— 指令 —
把下面所有条目里的文字一行一行照原样输出，不要改动任何字。

+--

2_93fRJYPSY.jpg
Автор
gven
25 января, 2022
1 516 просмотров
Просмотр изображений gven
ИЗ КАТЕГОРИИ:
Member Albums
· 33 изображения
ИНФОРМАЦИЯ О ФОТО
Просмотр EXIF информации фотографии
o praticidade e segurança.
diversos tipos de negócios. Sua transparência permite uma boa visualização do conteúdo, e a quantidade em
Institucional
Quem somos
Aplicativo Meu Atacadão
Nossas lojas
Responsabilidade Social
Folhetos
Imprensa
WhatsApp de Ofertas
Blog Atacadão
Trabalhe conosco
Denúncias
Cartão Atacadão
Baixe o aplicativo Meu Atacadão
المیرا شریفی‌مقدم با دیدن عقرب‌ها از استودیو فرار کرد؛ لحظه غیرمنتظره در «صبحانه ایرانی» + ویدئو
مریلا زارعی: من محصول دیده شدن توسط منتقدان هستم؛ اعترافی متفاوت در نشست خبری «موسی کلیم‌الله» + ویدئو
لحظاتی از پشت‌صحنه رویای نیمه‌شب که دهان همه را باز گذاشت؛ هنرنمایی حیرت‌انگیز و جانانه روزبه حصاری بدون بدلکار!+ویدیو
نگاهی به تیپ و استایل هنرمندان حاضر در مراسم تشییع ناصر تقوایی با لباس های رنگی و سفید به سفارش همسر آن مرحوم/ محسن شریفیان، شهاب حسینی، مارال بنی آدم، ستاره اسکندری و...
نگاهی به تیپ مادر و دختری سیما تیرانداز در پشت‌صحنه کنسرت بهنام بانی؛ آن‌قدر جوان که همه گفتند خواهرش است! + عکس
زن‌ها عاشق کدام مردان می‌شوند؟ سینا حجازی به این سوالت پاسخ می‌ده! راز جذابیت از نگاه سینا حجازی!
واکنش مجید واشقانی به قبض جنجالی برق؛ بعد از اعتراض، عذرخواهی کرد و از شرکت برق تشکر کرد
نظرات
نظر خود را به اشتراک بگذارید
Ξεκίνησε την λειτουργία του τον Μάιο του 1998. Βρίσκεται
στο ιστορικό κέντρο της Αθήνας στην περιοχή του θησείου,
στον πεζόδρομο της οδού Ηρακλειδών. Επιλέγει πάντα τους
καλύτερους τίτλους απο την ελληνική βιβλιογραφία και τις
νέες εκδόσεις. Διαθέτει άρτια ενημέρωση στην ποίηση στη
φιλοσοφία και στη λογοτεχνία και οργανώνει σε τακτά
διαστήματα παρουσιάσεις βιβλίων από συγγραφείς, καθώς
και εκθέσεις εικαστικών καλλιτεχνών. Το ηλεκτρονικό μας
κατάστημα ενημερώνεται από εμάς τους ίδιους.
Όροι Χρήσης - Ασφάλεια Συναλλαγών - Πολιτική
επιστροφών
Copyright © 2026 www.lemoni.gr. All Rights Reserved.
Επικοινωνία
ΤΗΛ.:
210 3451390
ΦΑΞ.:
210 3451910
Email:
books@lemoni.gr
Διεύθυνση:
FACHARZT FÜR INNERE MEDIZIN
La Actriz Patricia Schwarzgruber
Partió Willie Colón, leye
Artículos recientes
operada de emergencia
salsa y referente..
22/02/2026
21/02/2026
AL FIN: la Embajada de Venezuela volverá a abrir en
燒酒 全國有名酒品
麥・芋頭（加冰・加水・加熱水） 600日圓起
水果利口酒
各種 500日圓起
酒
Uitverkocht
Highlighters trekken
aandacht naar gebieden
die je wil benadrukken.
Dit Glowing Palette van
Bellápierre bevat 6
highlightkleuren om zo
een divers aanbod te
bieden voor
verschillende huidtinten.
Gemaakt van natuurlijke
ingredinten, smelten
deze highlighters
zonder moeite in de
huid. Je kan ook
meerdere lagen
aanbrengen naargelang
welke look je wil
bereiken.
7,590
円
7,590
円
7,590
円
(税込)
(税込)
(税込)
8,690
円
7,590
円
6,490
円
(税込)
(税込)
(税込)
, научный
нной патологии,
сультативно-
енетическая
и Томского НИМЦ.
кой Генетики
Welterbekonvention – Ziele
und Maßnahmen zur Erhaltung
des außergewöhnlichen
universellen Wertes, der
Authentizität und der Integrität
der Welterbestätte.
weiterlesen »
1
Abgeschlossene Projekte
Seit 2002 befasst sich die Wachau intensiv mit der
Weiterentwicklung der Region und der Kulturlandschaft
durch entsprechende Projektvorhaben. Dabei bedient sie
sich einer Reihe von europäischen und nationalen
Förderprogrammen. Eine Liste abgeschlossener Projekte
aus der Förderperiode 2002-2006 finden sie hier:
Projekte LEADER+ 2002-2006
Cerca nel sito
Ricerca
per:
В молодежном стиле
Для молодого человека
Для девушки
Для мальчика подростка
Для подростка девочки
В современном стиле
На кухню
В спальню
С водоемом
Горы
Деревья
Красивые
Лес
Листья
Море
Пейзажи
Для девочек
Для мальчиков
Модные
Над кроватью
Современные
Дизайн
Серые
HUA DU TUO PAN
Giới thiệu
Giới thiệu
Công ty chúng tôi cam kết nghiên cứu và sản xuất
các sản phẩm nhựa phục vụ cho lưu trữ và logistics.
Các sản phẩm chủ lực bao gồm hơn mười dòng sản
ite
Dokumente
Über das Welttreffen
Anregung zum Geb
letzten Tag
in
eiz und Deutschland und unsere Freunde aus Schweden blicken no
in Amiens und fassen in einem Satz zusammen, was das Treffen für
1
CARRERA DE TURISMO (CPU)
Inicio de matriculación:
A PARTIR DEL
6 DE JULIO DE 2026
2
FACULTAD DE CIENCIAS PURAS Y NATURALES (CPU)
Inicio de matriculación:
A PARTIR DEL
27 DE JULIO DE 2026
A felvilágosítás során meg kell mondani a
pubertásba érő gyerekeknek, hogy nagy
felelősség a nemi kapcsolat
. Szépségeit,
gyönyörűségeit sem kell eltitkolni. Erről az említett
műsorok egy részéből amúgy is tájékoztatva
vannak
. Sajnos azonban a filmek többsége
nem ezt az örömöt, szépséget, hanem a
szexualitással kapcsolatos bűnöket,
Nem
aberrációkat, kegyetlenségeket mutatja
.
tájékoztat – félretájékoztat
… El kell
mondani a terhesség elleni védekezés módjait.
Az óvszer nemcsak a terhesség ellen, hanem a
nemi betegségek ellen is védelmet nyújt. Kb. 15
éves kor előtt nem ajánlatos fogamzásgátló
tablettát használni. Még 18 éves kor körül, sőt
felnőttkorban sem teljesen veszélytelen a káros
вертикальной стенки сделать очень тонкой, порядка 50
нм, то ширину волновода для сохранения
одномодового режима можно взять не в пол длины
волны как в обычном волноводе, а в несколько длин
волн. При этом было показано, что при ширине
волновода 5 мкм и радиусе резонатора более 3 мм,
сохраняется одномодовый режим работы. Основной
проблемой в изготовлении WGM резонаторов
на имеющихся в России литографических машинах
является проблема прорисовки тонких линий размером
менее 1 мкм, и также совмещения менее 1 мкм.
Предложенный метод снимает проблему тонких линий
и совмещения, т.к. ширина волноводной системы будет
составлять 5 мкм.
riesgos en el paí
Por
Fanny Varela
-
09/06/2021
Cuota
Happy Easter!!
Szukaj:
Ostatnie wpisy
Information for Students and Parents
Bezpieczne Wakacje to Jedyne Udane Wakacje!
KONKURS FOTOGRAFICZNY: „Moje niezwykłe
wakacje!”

+--

— 书面答案 —
2_93fRJYPSY.jpg
Автор
gven
25 января, 2022
1 516 просмотров
Просмотр изображений gven
ИЗ КАТЕГОРИИ:
Member Albums
· 33 изображения
ИНФОРМАЦИЯ О ФОТО
Просмотр EXIF информации фотографии
o praticidade e segurança.
diversos tipos de negócios. Sua transparência permite uma boa visualização do conteúdo, e a quantidade em
Institucional
Quem somos
Aplicativo Meu Atacadão
Nossas lojas
Responsabilidade Social
Folhetos
Imprensa
WhatsApp de Ofertas
Blog Atacadão
Trabalhe conosco
Denúncias
Cartão Atacadão
Baixe o aplicativo Meu Atacadão
المیرا شریفی‌مقدم با دیدن عقرب‌ها از استودیو فرار کرد؛ لحظه غیرمنتظره در «صبحانه ایرانی» + ویدئو
مریلا زارعی: من محصول دیده شدن توسط منتقدان هستم؛ اعترافی متفاوت در نشست خبری «موسی کلیم‌الله» + ویدئو
لحظاتی از پشت‌صحنه رویای نیمه‌شب که دهان همه را باز گذاشت؛ هنرنمایی حیرت‌انگیز و جانانه روزبه حصاری بدون بدلکار!+ویدیو
نگاهی به تیپ و استایل هنرمندان حاضر در مراسم تشییع ناصر تقوایی با لباس های رنگی و سفید به سفارش همسر آن مرحوم/ محسن شریفیان، شهاب حسینی، مارال بنی آدم، ستاره اسکندری و...
نگاهی به تیپ مادر و دختری سیما تیرانداز در پشت‌صحنه کنسرت بهنام بانی؛ آن‌قدر جوان که همه گفتند خواهرش است! + عکس
زن‌ها عاشق کدام مردان می‌شوند؟ سینا حجازی به این سوالت پاسخ می‌ده! راز جذابیت از نگاه سینا حجازی!
واکنش مجید واشقانی به قبض جنجالی برق؛ بعد از اعتراض، عذرخواهی کرد و از شرکت برق تشکر کرد
نظرات
نظر خود را به اشتراک بگذارید
Ξεκίνησε την λειτουργία του τον Μάιο του 1998. Βρίσκεται
στο ιστορικό κέντρο της Αθήνας στην περιοχή του θησείου,
στον πεζόδρομο της οδού Ηρακλειδών. Επιλέγει πάντα τους
καλύτερους τίτλους απο την ελληνική βιβλιογραφία και τις
νέες εκδόσεις. Διαθέτει άρτια ενημέρωση στην ποίηση στη
φιλοσοφία και στη λογοτεχνία και οργανώνει σε τακτά
διαστήματα παρουσιάσεις βιβλίων από συγγραφείς, καθώς
και εκθέσεις εικαστικών καλλιτεχνών. Το ηλεκτρονικό μας
κατάστημα ενημερώνεται από εμάς τους ίδιους.
Όροι Χρήσης - Ασφάλεια Συναλλαγών - Πολιτική
επιστροφών
Copyright © 2026 www.lemoni.gr. All Rights Reserved.
Επικοινωνία
ΤΗΛ.:
210 3451390
ΦΑΞ.:
210 3451910
Email:
books@lemoni.gr
Διεύθυνση:
FACHARZT FÜR INNERE MEDIZIN
La Actriz Patricia Schwarzgruber
Partió Willie Colón, leye
Artículos recientes
operada de emergencia
salsa y referente..
22/02/2026
21/02/2026
AL FIN: la Embajada de Venezuela volverá a abrir en
燒酒 全國有名酒品
麥・芋頭（加冰・加水・加熱水） 600日圓起
水果利口酒
各種 500日圓起
酒
Uitverkocht
Highlighters trekken
aandacht naar gebieden
die je wil benadrukken.
Dit Glowing Palette van
Bellápierre bevat 6
highlightkleuren om zo
een divers aanbod te
bieden voor
verschillende huidtinten.
Gemaakt van natuurlijke
ingredinten, smelten
deze highlighters
zonder moeite in de
huid. Je kan ook
meerdere lagen
aanbrengen naargelang
welke look je wil
bereiken.
7,590
円
7,590
円
7,590
円
(税込)
(税込)
(税込)
8,690
円
7,590
円
6,490
円
(税込)
(税込)
(税込)
, научный
нной патологии,
сультативно-
енетическая
и Томского НИМЦ.
кой Генетики
Welterbekonvention – Ziele
und Maßnahmen zur Erhaltung
des außergewöhnlichen
universellen Wertes, der
Authentizität und der Integrität
der Welterbestätte.
weiterlesen »
1
Abgeschlossene Projekte
Seit 2002 befasst sich die Wachau intensiv mit der
Weiterentwicklung der Region und der Kulturlandschaft
durch entsprechende Projektvorhaben. Dabei bedient sie
sich einer Reihe von europäischen und nationalen
Förderprogrammen. Eine Liste abgeschlossener Projekte
aus der Förderperiode 2002-2006 finden sie hier:
Projekte LEADER+ 2002-2006
Cerca nel sito
Ricerca
per:
В молодежном стиле
Для молодого человека
Для девушки
Для мальчика подростка
Для подростка девочки
В современном стиле
На кухню
В спальню
С водоемом
Горы
Деревья
Красивые
Лес
Листья
Море
Пейзажи
Для девочек
Для мальчиков
Модные
Над кроватью
Современные
Дизайн
Серые
HUA DU TUO PAN
Giới thiệu
Giới thiệu
Công ty chúng tôi cam kết nghiên cứu và sản xuất
các sản phẩm nhựa phục vụ cho lưu trữ và logistics.
Các sản phẩm chủ lực bao gồm hơn mười dòng sản
ite
Dokumente
Über das Welttreffen
Anregung zum Geb
letzten Tag
in
eiz und Deutschland und unsere Freunde aus Schweden blicken no
in Amiens und fassen in einem Satz zusammen, was das Treffen für
1
CARRERA DE TURISMO (CPU)
Inicio de matriculación:
A PARTIR DEL
6 DE JULIO DE 2026
2
FACULTAD DE CIENCIAS PURAS Y NATURALES (CPU)
Inicio de matriculación:
A PARTIR DEL
27 DE JULIO DE 2026
A felvilágosítás során meg kell mondani a
pubertásba érő gyerekeknek, hogy nagy
felelősség a nemi kapcsolat
. Szépségeit,
gyönyörűségeit sem kell eltitkolni. Erről az említett
műsorok egy részéből amúgy is tájékoztatva
vannak
. Sajnos azonban a filmek többsége
nem ezt az örömöt, szépséget, hanem a
szexualitással kapcsolatos bűnöket,
Nem
aberrációkat, kegyetlenségeket mutatja
.
tájékoztat – félretájékoztat
… El kell
mondani a terhesség elleni védekezés módjait.
Az óvszer nemcsak a terhesség ellen, hanem a
nemi betegségek ellen is védelmet nyújt. Kb. 15
éves kor előtt nem ajánlatos fogamzásgátló
tablettát használni. Még 18 éves kor körül, sőt
felnőttkorban sem teljesen veszélytelen a káros
вертикальной стенки сделать очень тонкой, порядка 50
нм, то ширину волновода для сохранения
одномодового режима можно взять не в пол длины
волны как в обычном волноводе, а в несколько длин
волн. При этом было показано, что при ширине
волновода 5 мкм и радиусе резонатора более 3 мм,
сохраняется одномодовый режим работы. Основной
проблемой в изготовлении WGM резонаторов
на имеющихся в России литографических машинах
является проблема прорисовки тонких линий размером
менее 1 мкм, и также совмещения менее 1 мкм.
Предложенный метод снимает проблему тонких линий
и совмещения, т.к. ширина волноводной системы будет
составлять 5 мкм.
riesgos en el paí
Por
Fanny Varela
-
09/06/2021
Cuota
Happy Easter!!
Szukaj:
Ostatnie wpisy
Information for Students and Parents
Bezpieczne Wakacje to Jedyne Udane Wakacje!
KONKURS FOTOGRAFICZNY: „Moje niezwykłe
wakacje!”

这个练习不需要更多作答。